*** EXTRACTED ENTRIES ***

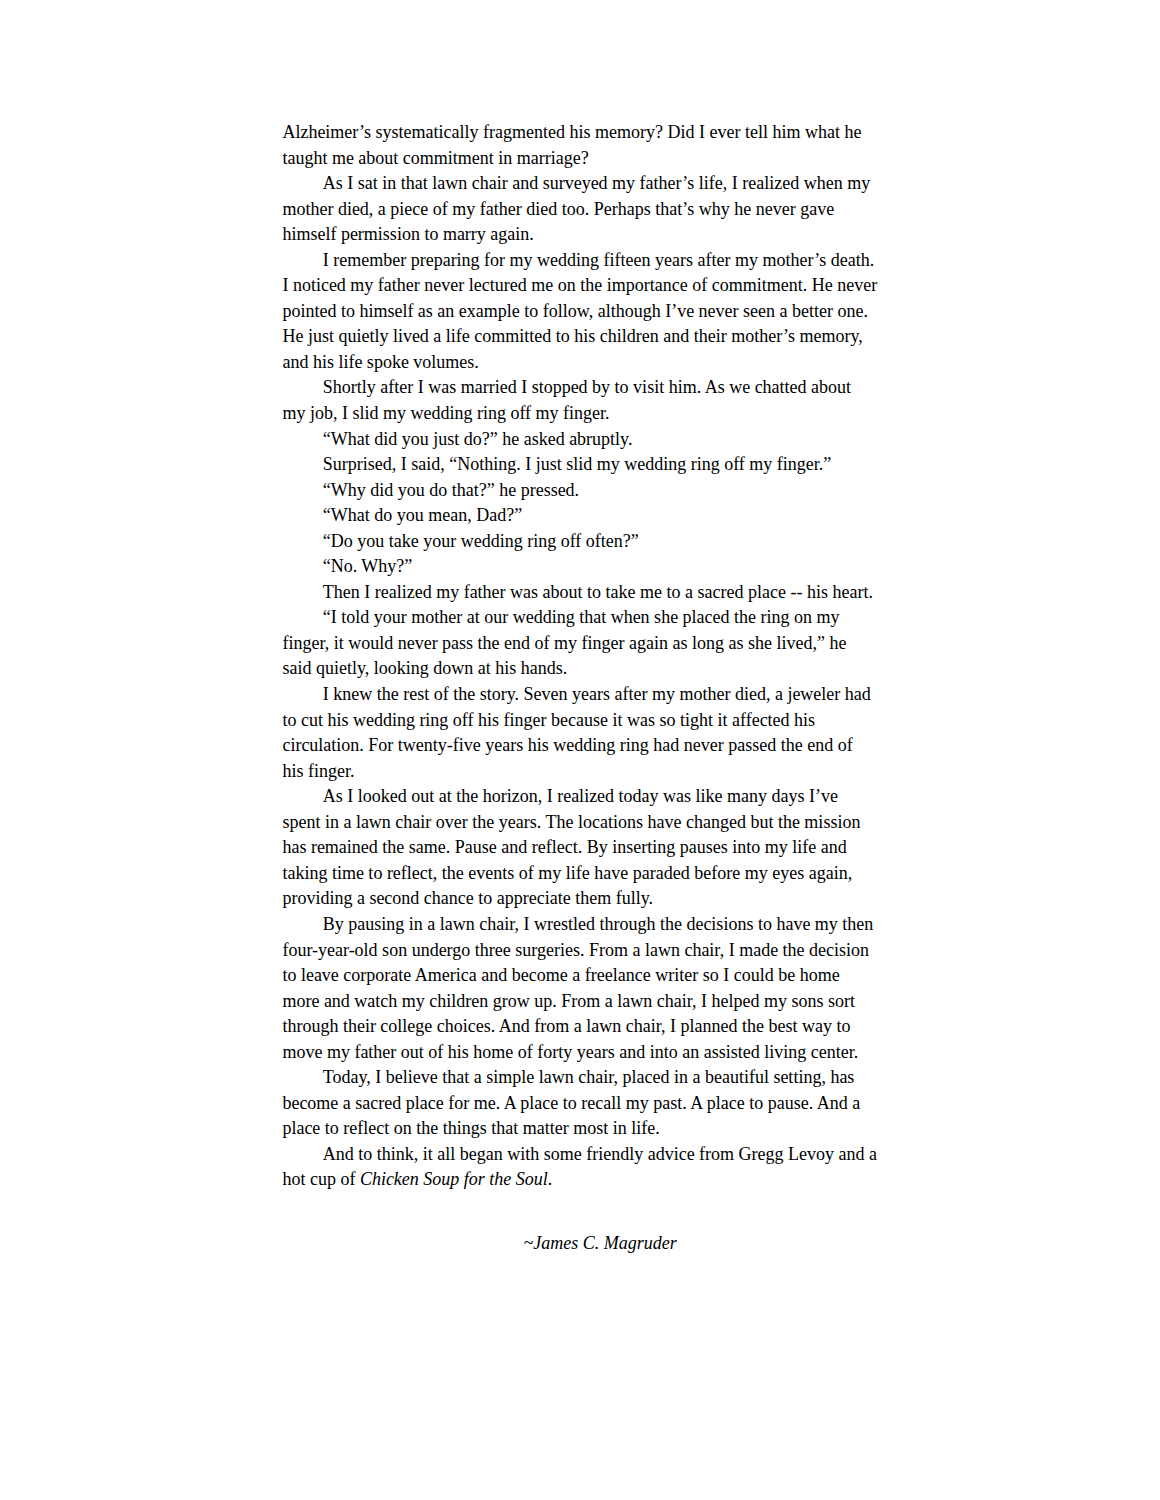Alzheimer’s systematically fragmented his memory? Did I ever tell him what he taught me about commitment in marriage?
As I sat in that lawn chair and surveyed my father’s life, I realized when my mother died, a piece of my father died too. Perhaps that’s why he never gave himself permission to marry again.
I remember preparing for my wedding fifteen years after my mother’s death. I noticed my father never lectured me on the importance of commitment. He never pointed to himself as an example to follow, although I’ve never seen a better one. He just quietly lived a life committed to his children and their mother’s memory, and his life spoke volumes.
Shortly after I was married I stopped by to visit him. As we chatted about my job, I slid my wedding ring off my finger.
“What did you just do?” he asked abruptly.
Surprised, I said, “Nothing. I just slid my wedding ring off my finger.”
“Why did you do that?” he pressed.
“What do you mean, Dad?”
“Do you take your wedding ring off often?”
“No. Why?”
Then I realized my father was about to take me to a sacred place -- his heart.
“I told your mother at our wedding that when she placed the ring on my finger, it would never pass the end of my finger again as long as she lived,” he said quietly, looking down at his hands.
I knew the rest of the story. Seven years after my mother died, a jeweler had to cut his wedding ring off his finger because it was so tight it affected his circulation. For twenty-five years his wedding ring had never passed the end of his finger.
As I looked out at the horizon, I realized today was like many days I’ve spent in a lawn chair over the years. The locations have changed but the mission has remained the same. Pause and reflect. By inserting pauses into my life and taking time to reflect, the events of my life have paraded before my eyes again, providing a second chance to appreciate them fully.
By pausing in a lawn chair, I wrestled through the decisions to have my then four-year-old son undergo three surgeries. From a lawn chair, I made the decision to leave corporate America and become a freelance writer so I could be home more and watch my children grow up. From a lawn chair, I helped my sons sort through their college choices. And from a lawn chair, I planned the best way to move my father out of his home of forty years and into an assisted living center.
Today, I believe that a simple lawn chair, placed in a beautiful setting, has become a sacred place for me. A place to recall my past. A place to pause. And a place to reflect on the things that matter most in life.
And to think, it all began with some friendly advice from Gregg Levoy and a hot cup of Chicken Soup for the Soul.
~James C. Magruder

***

When you copy the entries, keep every word exactly as it stands and drop any pictures.

RESPONSE TO THIS TASK
Alzheimer’s systematically fragmented his memory? Did I ever tell him what he taught me about commitment in marriage?
As I sat in that lawn chair and surveyed my father’s life, I realized when my mother died, a piece of my father died too. Perhaps that’s why he never gave himself permission to marry again.
I remember preparing for my wedding fifteen years after my mother’s death. I noticed my father never lectured me on the importance of commitment. He never pointed to himself as an example to follow, although I’ve never seen a better one. He just quietly lived a life committed to his children and their mother’s memory, and his life spoke volumes.
Shortly after I was married I stopped by to visit him. As we chatted about my job, I slid my wedding ring off my finger.
“What did you just do?” he asked abruptly.
Surprised, I said, “Nothing. I just slid my wedding ring off my finger.”
“Why did you do that?” he pressed.
“What do you mean, Dad?”
“Do you take your wedding ring off often?”
“No. Why?”
Then I realized my father was about to take me to a sacred place -- his heart.
“I told your mother at our wedding that when she placed the ring on my finger, it would never pass the end of my finger again as long as she lived,” he said quietly, looking down at his hands.
I knew the rest of the story. Seven years after my mother died, a jeweler had to cut his wedding ring off his finger because it was so tight it affected his circulation. For twenty-five years his wedding ring had never passed the end of his finger.
As I looked out at the horizon, I realized today was like many days I’ve spent in a lawn chair over the years. The locations have changed but the mission has remained the same. Pause and reflect. By inserting pauses into my life and taking time to reflect, the events of my life have paraded before my eyes again, providing a second chance to appreciate them fully.
By pausing in a lawn chair, I wrestled through the decisions to have my then four-year-old son undergo three surgeries. From a lawn chair, I made the decision to leave corporate America and become a freelance writer so I could be home more and watch my children grow up. From a lawn chair, I helped my sons sort through their college choices. And from a lawn chair, I planned the best way to move my father out of his home of forty years and into an assisted living center.
Today, I believe that a simple lawn chair, placed in a beautiful setting, has become a sacred place for me. A place to recall my past. A place to pause. And a place to reflect on the things that matter most in life.
And to think, it all began with some friendly advice from Gregg Levoy and a hot cup of Chicken Soup for the Soul.
~James C. Magruder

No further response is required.